Employer Stock Roundtable
We had a great client Dorsey Roundtable this morning to discuss employer stock in retirement plans. It’s been a few years now since the 2013 blockbuster opinion from the Supreme Court (back when they had 9 justices) in Fifth Third Bancorp v. Dudenhoeffer that gave some direction on this thorny topic.
Andrew Holly, one of our resident ERISA litigators, provided us with his typical pithy summary of the Dudenhoefer holding:
- There is no special presumption that investments in company stock are prudent, but a “plausible” violation must be pled for a case to go forward.
- Fiduciaries are not required, or allowed, to trade on inside information in violation of insider trading rules.
- Under efficient market theory, fiduciaries may rely upon publicly available stock price to determine value absent “special circumstances.”
- Allegations must plausibly allege remedial steps would have actually benefited participants.
Other discussion topics included:
- Plan document, i.e., to hardwire or not?
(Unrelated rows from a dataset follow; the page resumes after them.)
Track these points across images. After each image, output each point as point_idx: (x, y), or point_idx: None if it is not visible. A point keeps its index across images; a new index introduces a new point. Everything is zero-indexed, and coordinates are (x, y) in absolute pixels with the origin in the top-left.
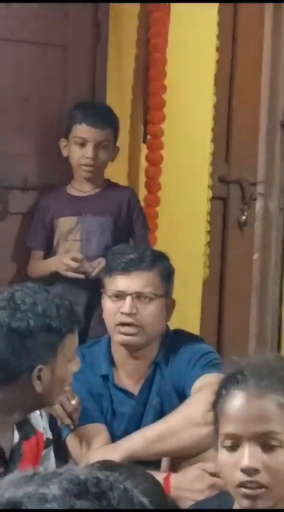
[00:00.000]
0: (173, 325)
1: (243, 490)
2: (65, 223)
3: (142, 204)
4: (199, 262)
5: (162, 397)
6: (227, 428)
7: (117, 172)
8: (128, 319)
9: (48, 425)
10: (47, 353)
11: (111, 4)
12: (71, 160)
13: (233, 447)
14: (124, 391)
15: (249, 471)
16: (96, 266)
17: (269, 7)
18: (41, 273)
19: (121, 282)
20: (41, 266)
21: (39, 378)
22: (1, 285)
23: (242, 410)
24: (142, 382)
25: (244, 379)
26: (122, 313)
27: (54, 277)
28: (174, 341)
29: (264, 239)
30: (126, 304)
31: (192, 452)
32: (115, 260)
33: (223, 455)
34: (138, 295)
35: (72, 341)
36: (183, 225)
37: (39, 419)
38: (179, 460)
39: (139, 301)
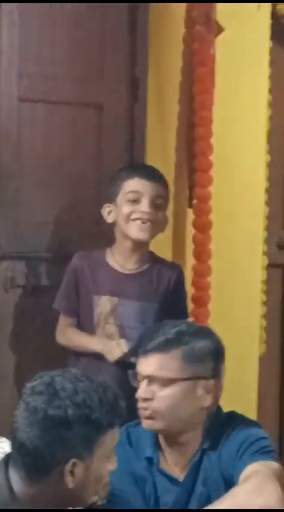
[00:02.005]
0: (226, 406)
1: None
2: (105, 303)
3: (191, 274)
4: (255, 336)
5: (208, 486)
6: None
7: (161, 240)
8: (142, 405)
9: None
10: (83, 447)
11: (150, 59)
12: (119, 223)
13: None
14: (169, 477)
15: None
16: None
17: None
18: (76, 346)
19: (140, 365)
20: (80, 339)
21: (71, 473)
22: (30, 358)
23: None
24: (188, 469)
25: None
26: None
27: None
28: (225, 425)
29: None
30: (140, 389)
31: None
32: (140, 342)
33: None
34: (152, 379)
35: (112, 437)
36: (236, 296)
37: None
38: None
39: (155, 386)
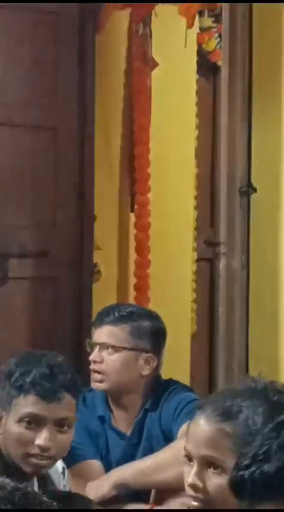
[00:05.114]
0: (166, 375)
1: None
2: None
3: (134, 266)
4: (187, 318)
5: (150, 440)
6: None
7: (108, 239)
8: (93, 366)
9: (68, 483)
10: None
11: (97, 89)
12: None
13: None
14: (118, 433)
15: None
16: None
17: (224, 85)
18: None
19: (95, 334)
20: None
21: None
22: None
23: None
24: (133, 426)
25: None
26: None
27: None
28: (164, 389)
29: (228, 294)
30: (93, 353)
31: (176, 486)
32: (97, 317)
33: None
34: (103, 346)
35: (26, 404)
36: (171, 284)
37: (61, 477)
38: (165, 494)
39: (106, 352)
- Practical risk mitigation, e.g., message from the top that employees will not be viewed as “disloyal” if they diversify, effective communications that might be used as evidence when things get messy, etc.
- Independent fiduciaries – pros and cons.
- Committees – who serves & how many?
- Investment Policies – the holy grail?
We expect to continue this discussion along with other topics in our 2016 Roundtables.